The selection is out of this world, I have yet to find a movie that isn't there, and they even have very new movies, however anything that isn't out on DVD might obviously be of pirated quality. I personally love movies from the late 80's, early 90's and they have so much to offer. 

If you can learn to live with those annoying pop ups it's worth it.


----------



## diablita (May 7, 2010)

I contracted with Dish here in Acapulco which has a few channels I like like AXN, Warner and others. But lately, I have been downloading old shows like Perry Mason, Gunsmoke, The Rifleman, Matlock, Boston Legal, The Avengers and more. IMHO, they are the best.


----------



## terrybahena (Oct 3, 2011)

I use Watch32.com to watch movies. We used to have SkyTV and switched to Dish when the contract was up- it's about the same channels for English but cheaper. I'm gonna try that Google blocker to see if I can get Hulu. But as it turns out it's amazing how many tv showa I don't care that I can't get ha ha. I also read alot, and if you get anywhere near other Americans there's usually a free book trading place.


----------



## Bill Gruntleman (Oct 18, 2013)

First you need a Roku Box. Can only be ordered from USA as far as I know. US$59-79. I have 3. One for each TV. Try Amzazon or Roku themselves.

Next you need Broadband internet, the faster the better. I have 20 meg fiber optic from Telmex, but all this stuff works on 5 meg.

Then you can subscribe to the following:

1. Unblock-US: a smart DNS provider from Canada. VPN's can slow down the system. Smart DNS does NOT slow down the internet speed. Price CN$4.99/mo.
2. US Netflix: This will be your "Movie Channel". Price: US$7.99/mo.
3. USTVNow: This is live USA basic cable TV from Harrisburg, PA. 29 channels: Price: US$29.00/mo.

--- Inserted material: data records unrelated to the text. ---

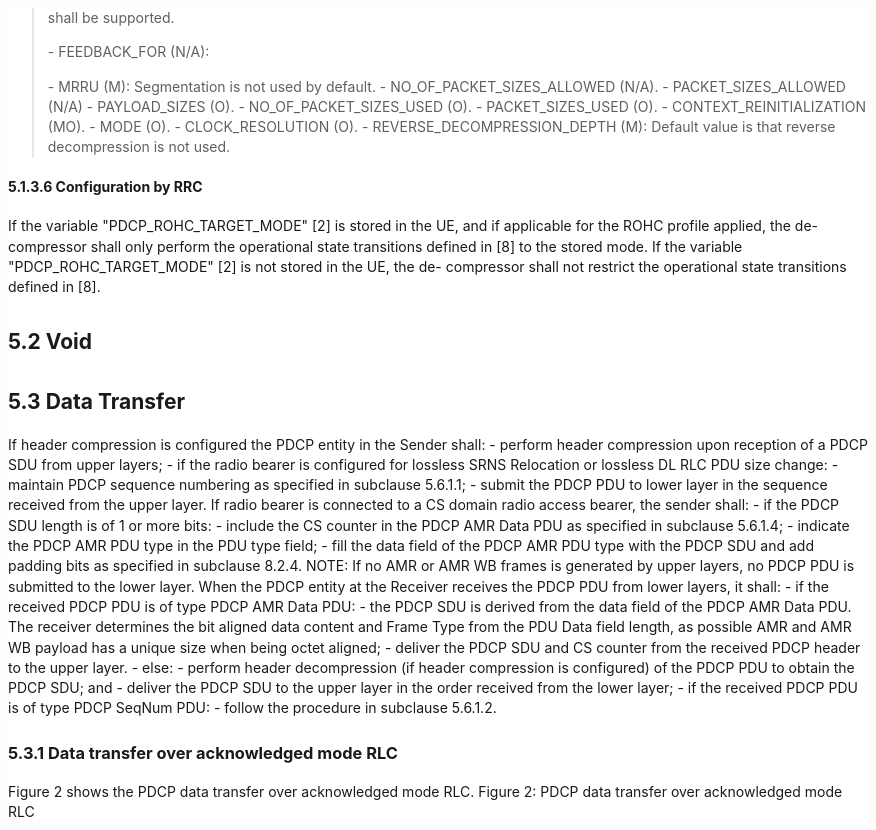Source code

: > shall be supported.
>
> \- FEEDBACK_FOR (N/A):
>
> \- MRRU (M): Segmentation is not used by default.
\- NO_OF_PACKET_SIZES_ALLOWED (N/A).
\- PACKET_SIZES_ALLOWED (N/A)
\- PAYLOAD_SIZES (O).
\- NO_OF_PACKET_SIZES_USED (O).
\- PACKET_SIZES_USED (O).
\- CONTEXT_REINITIALIZATION (MO).
\- MODE (O).
\- CLOCK_RESOLUTION (O).
\- REVERSE_DECOMPRESSION_DEPTH (M): Default value is that reverse
decompression is not used.
#### 5.1.3.6 Configuration by RRC
If the variable \"PDCP_ROHC_TARGET_MODE\" [2] is stored in the UE, and if
applicable for the ROHC profile applied, the de-compressor shall only perform
the operational state transitions defined in [8] to the stored mode.
If the variable \"PDCP_ROHC_TARGET_MODE\" [2] is not stored in the UE, the de-
compressor shall not restrict the operational state transitions defined in
[8].
## 5.2 Void
## 5.3 Data Transfer
If header compression is configured the PDCP entity in the Sender shall:
\- perform header compression upon reception of a PDCP SDU from upper layers;
\- if the radio bearer is configured for lossless SRNS Relocation or lossless
DL RLC PDU size change:
\- maintain PDCP sequence numbering as specified in subclause 5.6.1.1;
\- submit the PDCP PDU to lower layer in the sequence received from the upper
layer.
If radio bearer is connected to a CS domain radio access bearer, the sender
shall:
\- if the PDCP SDU length is of 1 or more bits:
\- include the CS counter in the PDCP AMR Data PDU as specified in subclause
5.6.1.4;
\- indicate the PDCP AMR PDU type in the PDU type field;
\- fill the data field of the PDCP AMR PDU type with the PDCP SDU and add
padding bits as specified in subclause 8.2.4.
NOTE: If no AMR or AMR WB frames is generated by upper layers, no PDCP PDU is
submitted to the lower layer.
When the PDCP entity at the Receiver receives the PDCP PDU from lower layers,
it shall:
\- if the received PDCP PDU is of type PDCP AMR Data PDU:
\- the PDCP SDU is derived from the data field of the PDCP AMR Data PDU. The
receiver determines the bit aligned data content and Frame Type from the PDU
Data field length, as possible AMR and AMR WB payload has a unique size when
being octet aligned;
\- deliver the PDCP SDU and CS counter from the received PDCP header to the
upper layer.
\- else:
\- perform header decompression (if header compression is configured) of the
PDCP PDU to obtain the PDCP SDU; and
\- deliver the PDCP SDU to the upper layer in the order received from the
lower layer;
\- if the received PDCP PDU is of type PDCP SeqNum PDU:
\- follow the procedure in subclause 5.6.1.2.
### 5.3.1 Data transfer over acknowledged mode RLC
Figure 2 shows the PDCP data transfer over acknowledged mode RLC.
Figure 2: PDCP data transfer over acknowledged mode RLC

Note: Only US Netflix requires the Unblock-US. (It is possible the Roku Box itself needs it too. I really do not know because Unblock-US was the first thing I got after getting my first Roku device)
Note: The Roku device itself provides thousands of channels for free, but most not of the quality of the subscriptions I have mentioned. There is however alot of good stuff I get from the Roku device itself, such as Free Speech TV and Democracy Now TV. 
Note: All of this stuff can be googled.
Note: If you own a smart phone or tablet then you can use the app "Twonky" to broadcast YouTube to your TV via Roku. 

Very simple!


----------



## Bill Gruntleman (Oct 18, 2013)

You will also need a wireless router. The Roku connects wirelessly to the router. You set up the Unblock-US DNS servers on your router so that all of your computing does not get run through the Unblock-US DNS servers. You have the Telmex or ISP DNS set up on the computer.

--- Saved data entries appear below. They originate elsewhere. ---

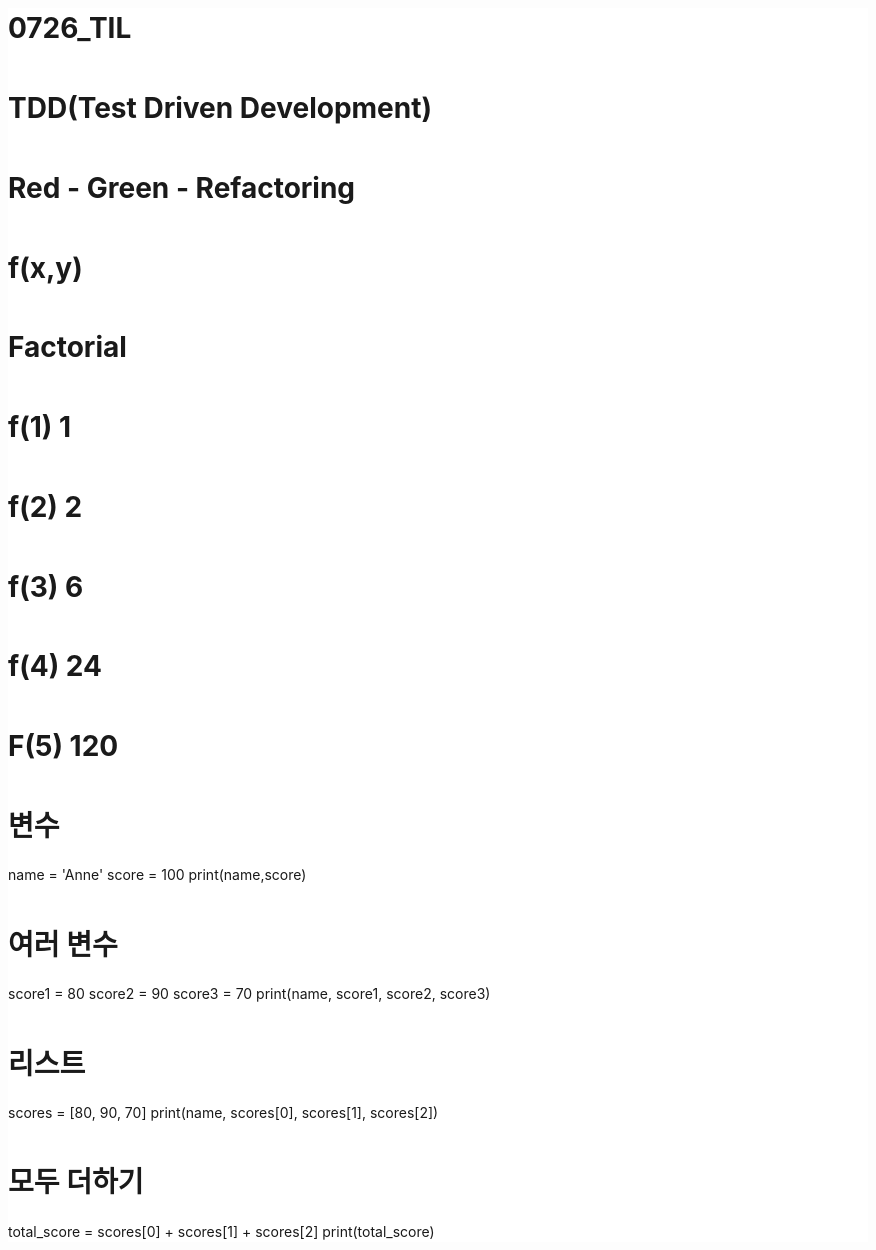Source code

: # <Python1> 0726_TIL 

# TDD(Test Driven Development)
# Red - Green - Refactoring
# f(x,y)
# Factorial
# f(1) 1
# f(2) 2
# f(3) 6
# f(4) 24
# F(5) 120

# 변수
name = 'Anne'
score = 100
print(name,score)

# 여러 변수
score1 = 80
score2 = 90
score3 = 70
print(name, score1, score2, score3)

# 리스트
scores = [80, 90, 70]
print(name, scores[0], scores[1], scores[2])

# 모두 더하기
total_score = scores[0] + scores[1] + scores[2]
print(total_score)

To the uninitiated this may sound complicated. But it is not. And it is cheap.


----------



## kcowan (Jul 24, 2010)

Slim's buyout enables DirecTV to become aggressive in marketing SOTB

Could be good news for videofiles?


----------



## lancekoz (Nov 6, 2013)

I've had good success with downloading movies and shows thru Graboid.com. Anything that's old enough to be on DVD is usually there in good rez. $20 a month, I think, and the variety is pretty astounding. No contracts, you can download like heck for awhile and then cancel and sign up again later.


----------



## Negley81 (Sep 26, 2014)

*Unlocator*

I recently found a service called Unlocator. It blocks netflix, etc. from seeing you are out of the USA. It is a very easy setup and the customer service is very quick in responding to questions. They gave us a 7 day trial, well not just us, to make sure it worked and it does. We can watch Hulu Plus, Netflix, and about 125 other sites. You can use it with any of your devices such as ipad, iPhone, Xbox, Roku, etc. it cost less than $50 a year


----------



## lagoloo (Apr 12, 2011)

Having installed a VPN and signed up for U.S. Netflix, I'm thoroughly enjoying all my favorite BBC shows along with a multitude of movies from all over the world.
Since my spouse and I both having hearing problems, especially with some BBC shows, having the English subtitles available makes it even mo' bettah.


----------



## lancekoz (Nov 6, 2013)

lagoloo said:


> Having installed a VPN and signed up for U.S. Netflix, I'm thoroughly enjoying all my favorite BBC shows


Who/ what /where gives you a VPN? Is there a charge for that? To join Netflix, do you need a US credit card or?


----------



## lagoloo (Apr 12, 2011)

lancekoz said:


> Who/ what /where gives you a VPN? Is there a charge for that? To join Netflix, do you need a US credit card or?


There are a number of them. Hidemyass is one. Costs about $78.66 if you buy a year. You may need to buy some equipment in addition. Go to the website on Hidemyass.com or other similar service.
You can use a debit card; maybe a credit card.


----------



## TundraGreen (Jul 15, 2010)

lancekoz said:


> Who/ what /where gives you a VPN? Is there a charge for that? To join Netflix, do you need a US credit card or?


You can join Netflix in many countries. You can pay with a credit or debit card. It is about the same price in Mexico/US/Germany and probably in other countries, about $8 usd or $99 pesos/month.

Your subscription to Netflix is valid where ever you are located. But your selection of movies will depend on where Netflix thinks your computer is when you watch them. In Mexico, I see one set of movies and tv shows, in the US I see more movies and TV shows available. In Germany there is a third set. I have been watching a series lately. When I am Mexico it is available with English and Spanish dialog and with English and Spanish subtitles. In Germany it is available in English and German and with English and German subtitles.

If you go through a VPN* to get to the Netflix website, then Netflix will think you are in another country and the selection available will be the selection for that country.

*A VPN is a Virtual Private Network. Your computer browser goes first to the VPN location then from there to any website. They are often used to allow employees to login to company computers and have access to information that is not public. They are also used to allow people to browse to sites and have it appear that they are located somewhere other than where they actually are located. Generally, the providers of VPN service charge a fee. Going through a VPS can slow down the connection.


----------